Using assert in CUDA code

Hi all

I implemented my own assert in CUDA code, by using the printf function available with the Fermi architecture.

#define cudaAssert(condition) \

  if (!(condition)) printf("Assertion %s failed!\n", #condition)

As you can see the code just complains if an assertion does not hold but it does not abort the kernel execution. How can I do that? Is there something like exit(-1) for CUDA kernels?

PTX has the [font=“Courier New”]trap[/font] instruction to abort a kernel. I don’t think it’s currently exposed in CUDA C so you need to use inline assembly.

Thx for the hint I quickly tried it out.

#define cudaAssert(condition) \

  if (!(condition)){ printf("Assertion %s failed!\n", #condition); asm("trap;"); }

The kernel then immediately terminates if an assertion is not satisfied. However the error printed on the command line is less helpful.

Cuda error: Error when invoking the kernel.: unspecified launch failure.

Also it does not print out the message anymore, I think this is because printf does not happen instantly but a little bit later (after the kernel successfully terminated?) I wonder if there is a way to do both, print an error message and exit the kernel.

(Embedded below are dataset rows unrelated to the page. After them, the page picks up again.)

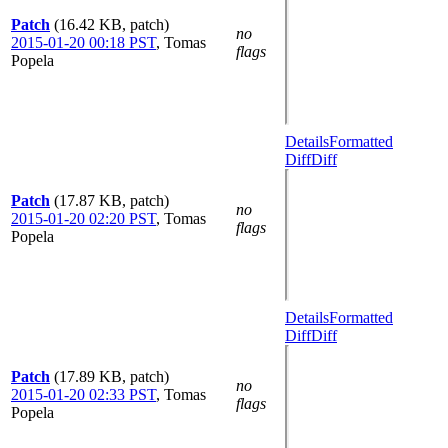
Patch
(16.42 KB, patch)
no
2015-01-20 00:18 PST
,
Tomas
flags
Popela
Details
Formatted
Diff
Diff
Patch
(17.87 KB, patch)
no
2015-01-20 02:20 PST
,
Tomas
flags
Popela
Details
Formatted
Diff
Diff
Patch
(17.89 KB, patch)
no
2015-01-20 02:33 PST
,
Tomas
flags
Popela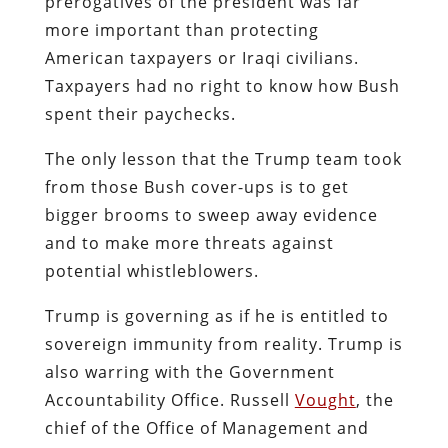
prerogatives of the president was far
more important than protecting
American taxpayers or Iraqi civilians.
Taxpayers had no right to know how Bush
spent their paychecks.
The only lesson that the Trump team took
from those Bush cover-ups is to get
bigger brooms to sweep away evidence
and to make more threats against
potential whistleblowers.
Trump is governing as if he is entitled to
sovereign immunity from reality. Trump is
also warring with the Government
Accountability Office. Russell
Vought
, the
chief of the Office of Management and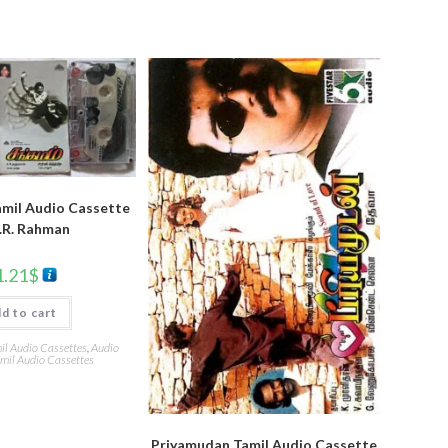
mil Audio Cassette
.R. Rahman
1.21
$
d to cart
l Audio Cassettes
,
Audio
mil Audio Cassettes
Priyamudan Tamil Audio Cassette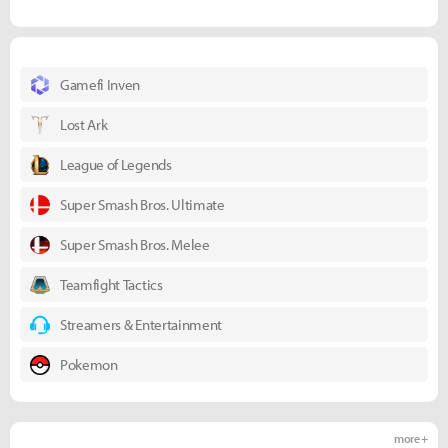
Gamefi Inven
Lost Ark
League of Legends
Super Smash Bros. Ultimate
Super Smash Bros. Melee
Teamfight Tactics
Streamers & Entertainment
Pokemon
more +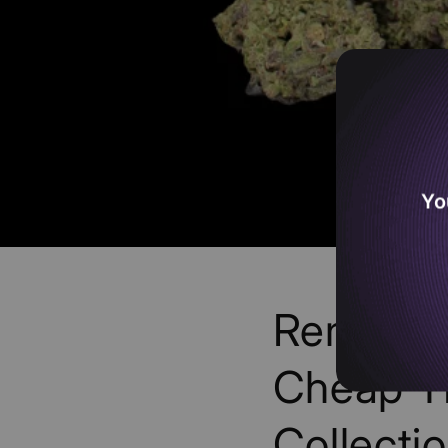
Yo
Remaini
Cheap T
Collectio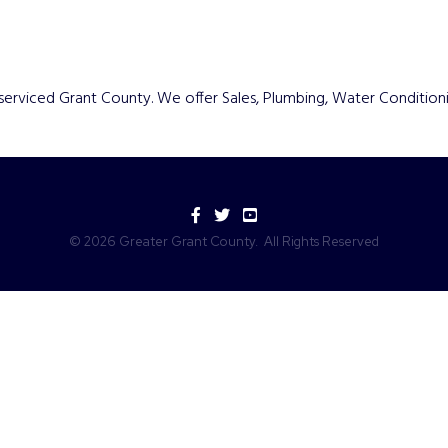
serviced Grant County. We offer Sales, Plumbing, Water Condition
Facebook
Twitter
YouTube
©
2026
Greater Grant County.
All Rights Reserved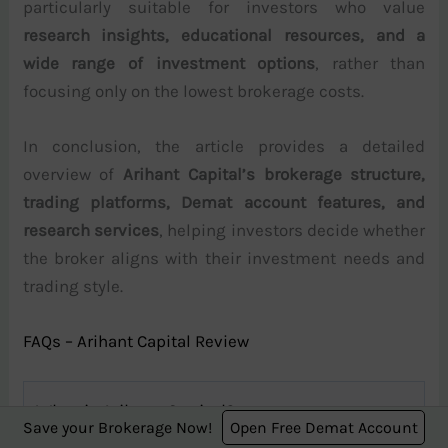
particularly suitable for investors who value
research insights, educational resources, and a
wide range of investment options
, rather than
focusing only on the lowest brokerage costs.
In conclusion, the article provides a detailed
overview of
Arihant Capital’s brokerage structure,
trading platforms, Demat account features, and
research services
, helping investors decide whether
the broker aligns with their investment needs and
trading style.
FAQs – Arihant Capital Review
What is Arihant Capital?
Save your Brokerage Now!
Open Free Demat Account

Use a global flag which each thread reads at the beginning of the kernel. If the flag is set, have the threads exit gracefully. The assert can use an atomic operation to set the flag. That way once a thread hits an error, every subsequent newly spawned thread will just exit straight away without computation.

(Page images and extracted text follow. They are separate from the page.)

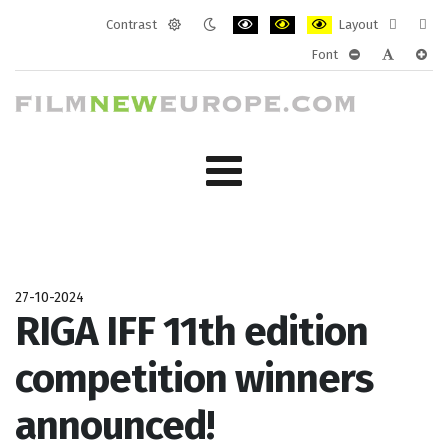
Contrast
Layout
Default
Night
PLG_SYSTEM_JMFRAMEWORK_CONF
PLG_SYSTEM_JMFRAMEWORK
PLG_SYSTEM_JMFRAM
Fixed
Wide
Font
mode
mode
layout
layo
PLG_SYSTEM_J
PLG_SYST
PLG_
27-10-2024
RIGA IFF 11th edition
competition winners
announced!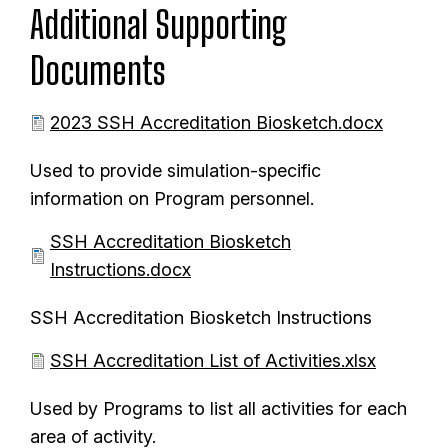
m
Additional Supporting
t
e
Documents
n
t
D
2023 SSH Accreditation Biosketch.docx
o
Used to provide simulation-specific
c
information on Program personnel.
u
m
D
SSH Accreditation Biosketch
e
o
Instructions.docx
n
c
SSH Accreditation Biosketch Instructions
t
u
m
D
SSH Accreditation List of Activities.xlsx
e
o
Used by Programs to list all activities for each
n
c
area of activity.
t
u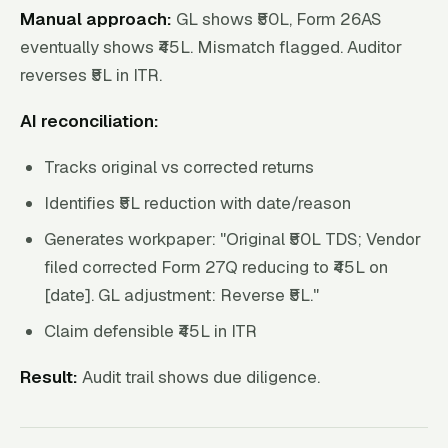
Manual approach:
GL shows ₹50L, Form 26AS
eventually shows ₹45L. Mismatch flagged. Auditor
reverses ₹5L in ITR.
AI reconciliation:
Tracks original vs corrected returns
Identifies ₹5L reduction with date/reason
Generates workpaper: "Original ₹50L TDS; Vendor
filed corrected Form 27Q reducing to ₹45L on
[date]. GL adjustment: Reverse ₹5L."
Claim defensible ₹45L in ITR
Result:
Audit trail shows due diligence.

I put the flag in shared memory,
so it kills all threads of kernel in the same block.
I don’t use atomics, I want it to die with low overhead.

Often if one thread hits an error, they all will.

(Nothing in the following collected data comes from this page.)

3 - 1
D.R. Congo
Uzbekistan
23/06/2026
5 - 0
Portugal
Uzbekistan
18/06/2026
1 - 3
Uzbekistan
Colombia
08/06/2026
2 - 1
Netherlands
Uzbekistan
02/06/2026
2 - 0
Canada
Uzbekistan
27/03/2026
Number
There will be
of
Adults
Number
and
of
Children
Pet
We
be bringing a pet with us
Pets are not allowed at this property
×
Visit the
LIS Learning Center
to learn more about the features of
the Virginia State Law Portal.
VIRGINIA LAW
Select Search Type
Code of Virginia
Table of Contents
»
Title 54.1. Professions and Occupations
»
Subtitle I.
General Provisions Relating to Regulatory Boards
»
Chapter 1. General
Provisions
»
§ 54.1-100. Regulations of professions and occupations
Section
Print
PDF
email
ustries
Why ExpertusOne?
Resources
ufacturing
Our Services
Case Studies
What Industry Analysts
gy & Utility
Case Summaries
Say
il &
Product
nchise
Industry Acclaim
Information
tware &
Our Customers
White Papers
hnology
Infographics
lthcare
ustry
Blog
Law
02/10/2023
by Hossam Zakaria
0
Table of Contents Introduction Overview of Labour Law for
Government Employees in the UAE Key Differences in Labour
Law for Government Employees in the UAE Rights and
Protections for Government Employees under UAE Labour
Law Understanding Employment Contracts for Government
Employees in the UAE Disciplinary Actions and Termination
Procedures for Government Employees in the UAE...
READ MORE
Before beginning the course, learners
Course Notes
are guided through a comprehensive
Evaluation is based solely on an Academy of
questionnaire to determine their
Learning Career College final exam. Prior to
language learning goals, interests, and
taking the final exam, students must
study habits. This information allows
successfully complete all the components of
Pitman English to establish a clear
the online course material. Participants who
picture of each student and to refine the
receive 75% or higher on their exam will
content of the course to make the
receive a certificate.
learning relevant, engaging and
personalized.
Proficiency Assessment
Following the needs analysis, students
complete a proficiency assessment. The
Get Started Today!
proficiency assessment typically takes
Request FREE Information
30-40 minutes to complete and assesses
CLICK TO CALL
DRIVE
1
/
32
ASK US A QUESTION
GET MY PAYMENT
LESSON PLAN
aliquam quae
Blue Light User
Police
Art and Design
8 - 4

That’s a good technique that I also use in my programs.

I was thinking the other way around though: Instead of using printf, just have a global variable where you save the line number of the failed assertion.

Actually, that is a really good idea. Write out line, thread and block indices to global memory, then execute a trap instruction. Host side error handlers can then read back the global memory and report the error. On Fermi, using zero copy memory and executing a __threadfence_system() call before the trap would automagically ensure the assert condition were on the host when the kernel dies.

But if you make every thread check a flag in global memory before it starts
aren’t you slowing down code even when there are no errors?

#ifdef DEBUG




It won’t cause any warp divergence, every thread reads the same value non-atomically, and on Fermi, the combined effects of L1 and L2 cache mean the value won’t there won’t actually be reads from global memory very often, just fetches from cache. You could argue the same about any error checking code. After all, any error checking code when there are no errors is superfluous, right?

I guess I was not thinking particularly of Fermi.

Do we have any measurements about how effective Fermi cache are?

Yip not too worried abut burning a few processing cycles if it make debugging easier.

My concern was always having unneeded I/O. But again we agree better to have working code than still be trying

to figure out what went wrong.

If you are worried about the extra cycles use the trap approach. No extra cycles spent (apart from evaluation the condition inside the assertion of course) unless something actually goes wrong and the kernel returns an error.